Their old-fashioned outlook, their graded snobberies, their mixture of 
bawdiness and hypocrisy, their extreme gentleness, their deeply moral 
attitude to life, are all mirrored there.
The
 gentleness of the English civilization is perhaps its most marked 
characteristic. You notice it the instant you set foot on English soil. 
It is a land where the bus conductors are good-tempered and the 
policemen carry no revolvers. In no country inhabited by white men is it
 easier to shove people off the pavement. And with this goes something 
that is always written off by European observers as ‘decadence’ or 
hypocrisy, the English hatred of war and militarism. It is rooted deep 
in history, and it is strong in the lower-middle class as well as the 
working class.
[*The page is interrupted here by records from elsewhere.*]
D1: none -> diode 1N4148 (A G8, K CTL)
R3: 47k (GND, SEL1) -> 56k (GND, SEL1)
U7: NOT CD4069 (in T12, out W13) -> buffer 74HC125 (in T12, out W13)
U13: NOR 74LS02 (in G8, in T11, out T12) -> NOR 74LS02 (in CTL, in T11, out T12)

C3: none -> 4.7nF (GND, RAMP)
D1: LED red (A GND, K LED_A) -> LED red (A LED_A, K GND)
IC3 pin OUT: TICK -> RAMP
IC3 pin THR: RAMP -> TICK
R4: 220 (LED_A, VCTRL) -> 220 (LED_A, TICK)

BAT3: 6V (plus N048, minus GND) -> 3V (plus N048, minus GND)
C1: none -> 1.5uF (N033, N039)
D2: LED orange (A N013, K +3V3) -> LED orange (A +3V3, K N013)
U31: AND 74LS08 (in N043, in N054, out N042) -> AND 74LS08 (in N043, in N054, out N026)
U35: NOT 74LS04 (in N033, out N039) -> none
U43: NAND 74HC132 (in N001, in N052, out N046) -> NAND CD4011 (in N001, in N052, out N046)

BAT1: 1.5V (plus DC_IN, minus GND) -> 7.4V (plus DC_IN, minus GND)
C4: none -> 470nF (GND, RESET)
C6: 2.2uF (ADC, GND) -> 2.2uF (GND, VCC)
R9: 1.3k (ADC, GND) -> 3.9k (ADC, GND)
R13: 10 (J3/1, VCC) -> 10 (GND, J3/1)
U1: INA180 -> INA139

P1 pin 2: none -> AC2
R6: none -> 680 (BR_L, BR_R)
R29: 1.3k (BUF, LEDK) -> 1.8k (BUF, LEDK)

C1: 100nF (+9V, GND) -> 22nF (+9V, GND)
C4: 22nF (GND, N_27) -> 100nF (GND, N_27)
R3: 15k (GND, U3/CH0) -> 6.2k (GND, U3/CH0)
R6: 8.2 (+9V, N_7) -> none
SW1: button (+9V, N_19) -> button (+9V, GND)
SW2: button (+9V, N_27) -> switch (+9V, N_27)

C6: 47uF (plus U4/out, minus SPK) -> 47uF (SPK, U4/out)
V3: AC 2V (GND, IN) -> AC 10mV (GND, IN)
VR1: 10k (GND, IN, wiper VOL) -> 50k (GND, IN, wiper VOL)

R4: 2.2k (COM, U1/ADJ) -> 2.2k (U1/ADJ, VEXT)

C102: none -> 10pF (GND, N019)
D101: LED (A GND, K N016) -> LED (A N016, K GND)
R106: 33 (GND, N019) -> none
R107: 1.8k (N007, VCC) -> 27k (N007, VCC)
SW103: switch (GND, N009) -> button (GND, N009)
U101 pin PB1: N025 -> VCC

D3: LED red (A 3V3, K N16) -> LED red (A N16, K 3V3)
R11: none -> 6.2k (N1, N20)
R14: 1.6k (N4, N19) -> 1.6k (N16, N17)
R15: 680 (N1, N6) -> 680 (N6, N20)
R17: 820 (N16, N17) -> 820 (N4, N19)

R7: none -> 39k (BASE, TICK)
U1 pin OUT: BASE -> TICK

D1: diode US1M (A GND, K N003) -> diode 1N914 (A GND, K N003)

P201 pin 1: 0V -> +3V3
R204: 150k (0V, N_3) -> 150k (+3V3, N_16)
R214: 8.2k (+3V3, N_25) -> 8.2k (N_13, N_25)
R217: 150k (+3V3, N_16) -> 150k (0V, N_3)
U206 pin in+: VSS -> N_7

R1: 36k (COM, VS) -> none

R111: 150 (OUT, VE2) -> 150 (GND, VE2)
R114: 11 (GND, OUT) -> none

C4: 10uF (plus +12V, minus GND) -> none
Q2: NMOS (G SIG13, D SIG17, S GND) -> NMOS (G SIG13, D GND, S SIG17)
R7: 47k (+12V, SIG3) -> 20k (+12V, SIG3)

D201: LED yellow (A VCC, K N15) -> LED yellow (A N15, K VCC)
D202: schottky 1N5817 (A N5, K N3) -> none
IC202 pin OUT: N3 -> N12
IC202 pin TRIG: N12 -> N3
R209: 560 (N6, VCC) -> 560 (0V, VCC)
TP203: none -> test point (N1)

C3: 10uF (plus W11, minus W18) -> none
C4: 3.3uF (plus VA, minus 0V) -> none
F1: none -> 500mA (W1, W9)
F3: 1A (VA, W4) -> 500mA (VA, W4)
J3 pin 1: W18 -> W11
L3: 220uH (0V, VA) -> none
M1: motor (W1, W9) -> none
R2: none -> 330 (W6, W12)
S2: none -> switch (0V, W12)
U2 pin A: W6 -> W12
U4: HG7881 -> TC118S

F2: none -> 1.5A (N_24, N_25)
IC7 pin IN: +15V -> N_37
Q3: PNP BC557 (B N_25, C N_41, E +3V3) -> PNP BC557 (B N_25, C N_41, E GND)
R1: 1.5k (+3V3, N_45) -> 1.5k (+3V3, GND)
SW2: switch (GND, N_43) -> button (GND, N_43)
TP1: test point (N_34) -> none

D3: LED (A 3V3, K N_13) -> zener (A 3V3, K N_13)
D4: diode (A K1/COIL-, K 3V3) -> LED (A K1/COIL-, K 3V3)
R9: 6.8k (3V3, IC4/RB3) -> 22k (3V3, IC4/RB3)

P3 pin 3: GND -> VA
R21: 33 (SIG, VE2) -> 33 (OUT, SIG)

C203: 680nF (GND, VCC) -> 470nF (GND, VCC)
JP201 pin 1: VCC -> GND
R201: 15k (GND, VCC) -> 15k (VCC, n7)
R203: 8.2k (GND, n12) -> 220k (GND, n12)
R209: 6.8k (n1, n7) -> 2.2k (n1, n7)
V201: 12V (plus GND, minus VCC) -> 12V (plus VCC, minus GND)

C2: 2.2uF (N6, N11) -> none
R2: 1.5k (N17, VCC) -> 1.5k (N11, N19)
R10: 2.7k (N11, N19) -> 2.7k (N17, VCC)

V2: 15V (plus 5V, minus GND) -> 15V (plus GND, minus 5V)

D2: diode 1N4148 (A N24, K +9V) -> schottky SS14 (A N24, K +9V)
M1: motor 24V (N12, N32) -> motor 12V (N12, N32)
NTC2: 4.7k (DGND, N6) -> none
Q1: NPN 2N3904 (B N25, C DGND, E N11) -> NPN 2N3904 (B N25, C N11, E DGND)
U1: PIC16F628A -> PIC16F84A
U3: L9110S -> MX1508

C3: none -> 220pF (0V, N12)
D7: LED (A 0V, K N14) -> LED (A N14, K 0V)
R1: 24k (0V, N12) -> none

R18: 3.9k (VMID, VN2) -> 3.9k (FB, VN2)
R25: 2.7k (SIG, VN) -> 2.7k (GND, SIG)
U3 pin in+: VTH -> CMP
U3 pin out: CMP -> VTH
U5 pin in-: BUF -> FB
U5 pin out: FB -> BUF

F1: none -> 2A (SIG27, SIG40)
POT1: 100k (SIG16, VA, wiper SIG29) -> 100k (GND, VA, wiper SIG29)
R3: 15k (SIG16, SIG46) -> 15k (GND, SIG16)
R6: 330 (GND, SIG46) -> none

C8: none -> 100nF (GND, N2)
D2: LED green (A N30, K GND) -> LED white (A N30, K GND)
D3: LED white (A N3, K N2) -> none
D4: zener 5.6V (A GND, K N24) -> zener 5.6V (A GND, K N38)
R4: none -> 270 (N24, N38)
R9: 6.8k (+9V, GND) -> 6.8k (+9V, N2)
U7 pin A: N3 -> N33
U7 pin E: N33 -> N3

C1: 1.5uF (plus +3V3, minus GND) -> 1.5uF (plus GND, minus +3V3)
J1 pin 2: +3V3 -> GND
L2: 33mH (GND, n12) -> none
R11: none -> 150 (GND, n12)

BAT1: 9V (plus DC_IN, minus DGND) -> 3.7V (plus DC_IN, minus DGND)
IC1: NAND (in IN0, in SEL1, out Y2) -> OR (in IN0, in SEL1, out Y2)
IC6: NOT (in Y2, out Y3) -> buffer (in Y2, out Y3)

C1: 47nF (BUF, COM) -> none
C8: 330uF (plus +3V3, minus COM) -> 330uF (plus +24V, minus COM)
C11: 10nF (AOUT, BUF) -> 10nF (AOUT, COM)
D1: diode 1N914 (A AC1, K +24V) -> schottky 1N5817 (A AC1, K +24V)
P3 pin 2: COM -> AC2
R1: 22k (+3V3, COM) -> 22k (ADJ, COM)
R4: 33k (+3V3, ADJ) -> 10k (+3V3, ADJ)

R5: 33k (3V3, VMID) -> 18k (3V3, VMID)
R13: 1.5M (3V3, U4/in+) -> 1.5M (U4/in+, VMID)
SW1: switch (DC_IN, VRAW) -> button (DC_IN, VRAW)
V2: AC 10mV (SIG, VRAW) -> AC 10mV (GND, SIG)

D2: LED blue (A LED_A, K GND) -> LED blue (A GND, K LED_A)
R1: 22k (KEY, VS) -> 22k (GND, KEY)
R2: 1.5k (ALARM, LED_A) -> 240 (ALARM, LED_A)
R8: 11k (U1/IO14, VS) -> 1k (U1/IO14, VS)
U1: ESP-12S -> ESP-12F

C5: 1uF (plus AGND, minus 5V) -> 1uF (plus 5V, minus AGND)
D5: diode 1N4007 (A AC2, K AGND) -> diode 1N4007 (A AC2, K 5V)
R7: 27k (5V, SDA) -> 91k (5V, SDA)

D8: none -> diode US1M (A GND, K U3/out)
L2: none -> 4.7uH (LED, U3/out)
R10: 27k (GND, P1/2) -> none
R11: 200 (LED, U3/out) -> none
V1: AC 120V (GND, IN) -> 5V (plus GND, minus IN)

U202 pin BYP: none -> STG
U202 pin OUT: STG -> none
Successive wars have shaken it but not destroyed it. Well
 within living memory it was common for ‘the redcoats’ to be booed at in
 the streets and for the landlords of respectable public houses to 
refuse to allow soldiers on the premises. In peace time, even when there
 are two million unemployed, it is difficult to fill the ranks of the 
tiny standing army, which is officered by the country gentry and a 
specialized stratum of the middle class, and manned by farm labourers 
and slum proletarians. The mass of the people are without military 
knowledge or tradition, and their attitude towards war is invariably 
defensive. No politician could rise to power by promising them conquests
 or military ‘glory’, no Hymn of Hate has ever made any appeal to them. 
In the last war the songs which the soldiers made up and sang of their 
own accord were not vengeful but humorous and mock-defeatist. The only 
enemy they ever named was the sergeant-major.